On a pris nos affaires. Nos papiers, nos crayons, sac à dos, et un couteau. On a salué Traoré Family, et puis on est parties. La gare routière, faut avouer, c'est le bordel. Bien vite abandonnée l'idée de trouver un guichet ou quoi que ce soit de conventionnel. Les sourires vautours nous tournent toujours autours, et on agite nos bras blancs comme pour chasser les mouches. Il y a du vent et je galère pour allumer ma clope. Deux grandes mains noires sortent de dérrière moi et abritent ma flamme qui se dresse enfin. Jamais seule. On finit par baisser les armes et on grimpe dans un bus en leurs faisant confiance, le type qui semble nous prendre sous son aile porte un T-shirt blanc orné du celèbre ruban rouge, et lorsqu'il se tourne on peut lire dans son dos " Le préservatif féminin, un espoir de plus pour la femme". Ironie quasi-tragique. On s'installe à l'arrière du bus et on fait quelques kilomètres, plutot tranquilles jusqu'à ce qu'un énorme camion vienne s'encastrer dans le pare choc de notre bus. Le pare-brise arrière éclate dans un bruit étrange, et des paillettes de verre nous roulent sur les épaules. On remet nos coeurs en marche rapidement, et puis bon, même pas vraiment surprises. On peut y aller maintenant ?

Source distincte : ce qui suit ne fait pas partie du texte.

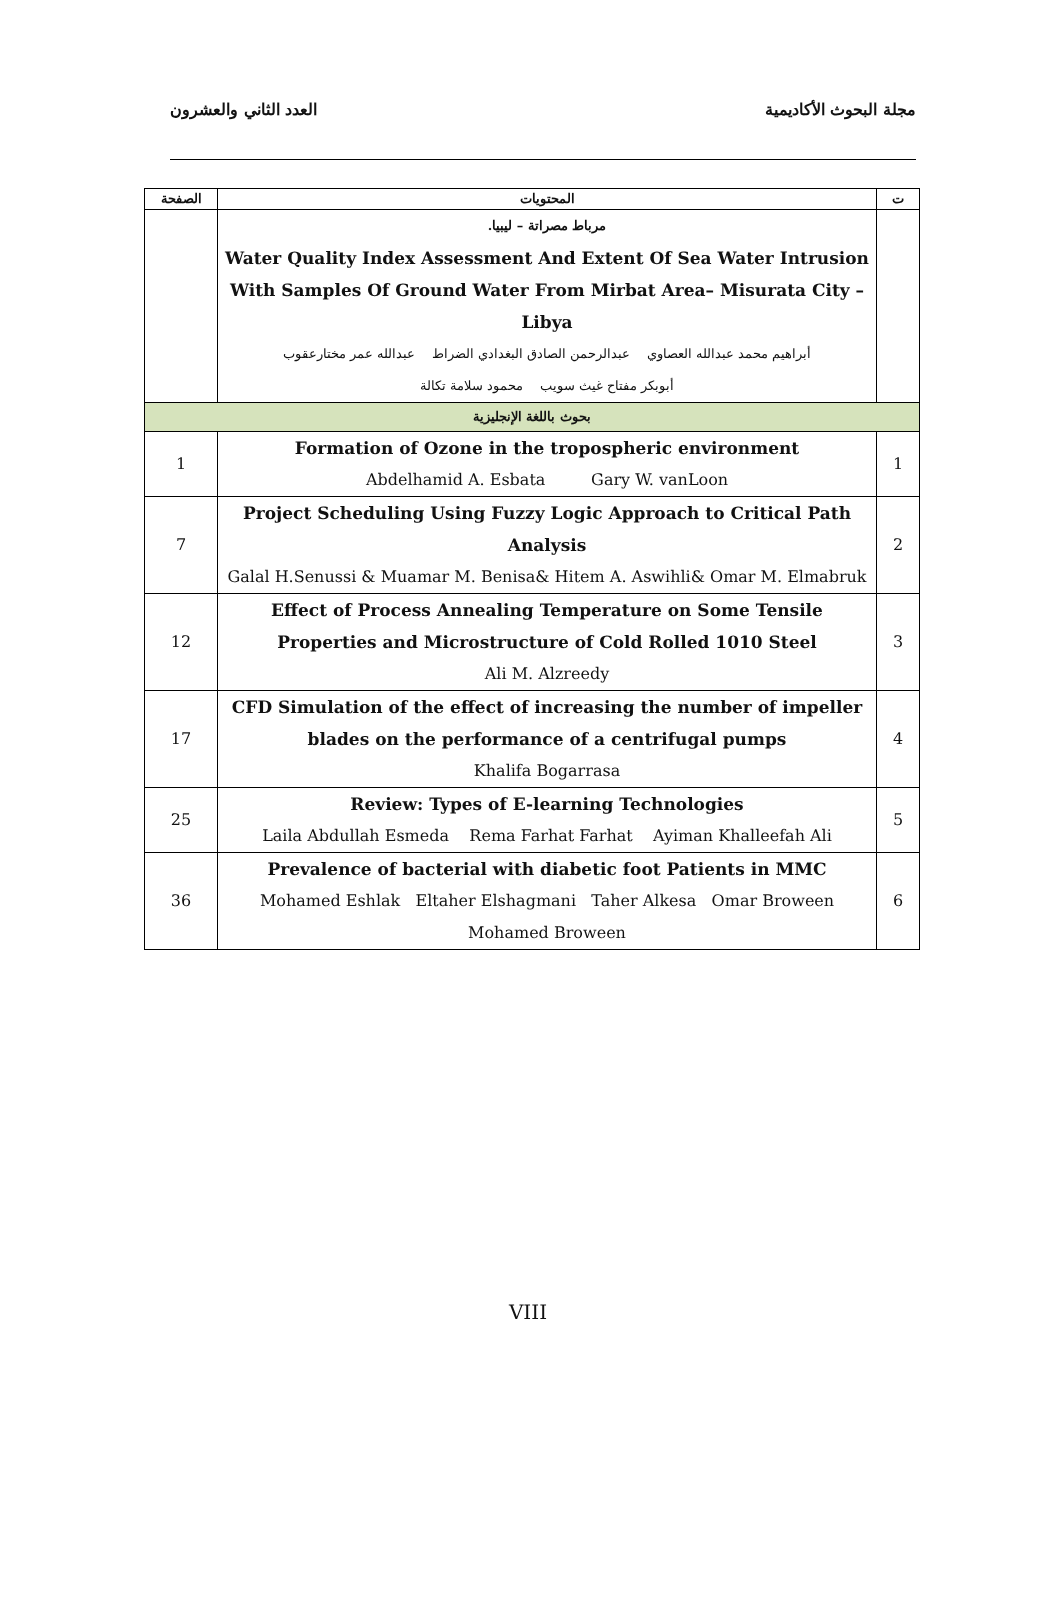العدد الثاني والعشرون مجلة البحوث الأكاديمية
| الصفحة | المحتويات | ت |
| --- | --- | --- |
| | مرباط مصراتة – ليبيا. Water Quality Index Assessment And Extent Of Sea Water Intrusion With Samples Of Ground Water From Mirbat Area– Misurata City – Libya أبراهيم محمد عبدالله العصاوي عبدالرحمن الصادق البغدادي الضراط عبدالله عمر مختارعقوب أبوبكر مفتاح غيث سويب محمود سلامة تكالة | |
| بحوث باللغة الإنجليزية | | |
| 1 | Formation of Ozone in the tropospheric environment Abdelhamid A. Esbata Gary W. vanLoon | 1 |
| 7 | Project Scheduling Using Fuzzy Logic Approach to Critical Path Analysis Galal H.Senussi & Muamar M. Benisa& Hitem A. Aswihli& Omar M. Elmabruk | 2 |
| 12 | Effect of Process Annealing Temperature on Some Tensile Properties and Microstructure of Cold Rolled 1010 Steel Ali M. Alzreedy | 3 |
| 17 | CFD Simulation of the effect of increasing the number of impeller blades on the performance of a centrifugal pumps Khalifa Bogarrasa | 4 |
| 25 | Review: Types of E-learning Technologies Laila Abdullah Esmeda Rema Farhat Farhat Ayiman Khalleefah Ali | 5 |
| 36 | Prevalence of bacterial with diabetic foot Patients in MMC Mohamed Eshlak Eltaher Elshagmani Taher Alkesa Omar Broween Mohamed Broween | 6 |
VIII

Orage. Paysage grisâtre, silhouettes de Baobabs se détachant sur des plaines nues, orage. La nuit tombe, la route devient de moins en moins praticable, on descend à Joal, trempées par la pluie tiède, on décide de passer la nuit ici en attendant que ça se calme. Petite auberge pleine de moustiques, quelques Toubab touristes aux allures un peu tristes. Je repense à ce que Raël me disait avant le départ : "On prend la route pour qu'elle vous plume, qu'elle vous rince, qu'elle vous essore". On commande deux bières, et puis encore deux. Rescapées, on échange toujours nos idées, nos histoires, prenant soin de ne rien abîmer. J'aime bien me dire qu'on a toujours ce truc au fond du bide, comme un drap noué attaché à une fenêtre, cette passion de la route et du murmure. Théorie selon laquelle autre chose est toujours possible.
Une gamine avex des tresses dans les cheveux, détresse dans les yeux, me fais un baise main en se courbant joliement. La classe, ouais.
- Et toi, c'est quoi ton rêve ?
-Bon, une grande maison. Bon, avec une trés belle femme. Et une belle voiture.
- Mh. T'as jamais envie de voir plus grand?
- ...
- Non, ça veux pas dire "deux femmes et deux voitures". Laisse tomber.